The incident left a 43-year-old New Mexico mother dead.
Software consultant Jim Demetros says it happened on his 55th birthday -- which he says he will rename his "life day." He was on a flight to Texas for a conference.
He says about 30 minutes into the flight he heard an explosion, and oxygen masks dropped from the ceiling. Chaos erupted for several minutes as the plane dropped about 10,000 feet.
"My immediate focus was to text my wife," he says. "Tell her that I was on a plane that just had an engine blow up. And let her know that I loved her, and tell the kids that I love them."

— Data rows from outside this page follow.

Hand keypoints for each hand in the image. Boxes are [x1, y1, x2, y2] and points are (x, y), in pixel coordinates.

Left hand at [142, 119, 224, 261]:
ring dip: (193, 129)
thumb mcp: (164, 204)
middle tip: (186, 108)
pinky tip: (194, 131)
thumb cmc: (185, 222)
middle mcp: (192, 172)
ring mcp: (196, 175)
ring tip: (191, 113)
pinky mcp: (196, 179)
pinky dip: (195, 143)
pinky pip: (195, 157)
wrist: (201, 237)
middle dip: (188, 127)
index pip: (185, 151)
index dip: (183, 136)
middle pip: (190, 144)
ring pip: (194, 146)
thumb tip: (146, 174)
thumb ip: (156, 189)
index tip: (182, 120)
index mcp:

The National Transportation Safety Board says 22 minutes passed between the explosion and the emergency landing in Philadelphia. 
The victim was sitting three rows behind Demetros on the other side of the plane. Her name was Jennifer Riordan. She worked as a bank executive for Wells Fargo and had two children.
Debris from the blown engine struck and shattered the window near her seat, and air pressure partially sucked her through the hole.
A school nurse and EMT performed CPR on her for about 20 minutes as the plane rerouted to Philadelphia for an emergency landing.
Authorities have praised the pilot, a former Navy aviator, for her "nerves of steel" in making that landing.
Southwest Airlines says it will inspect its entire fleet following its first passenger death in its 51-year history.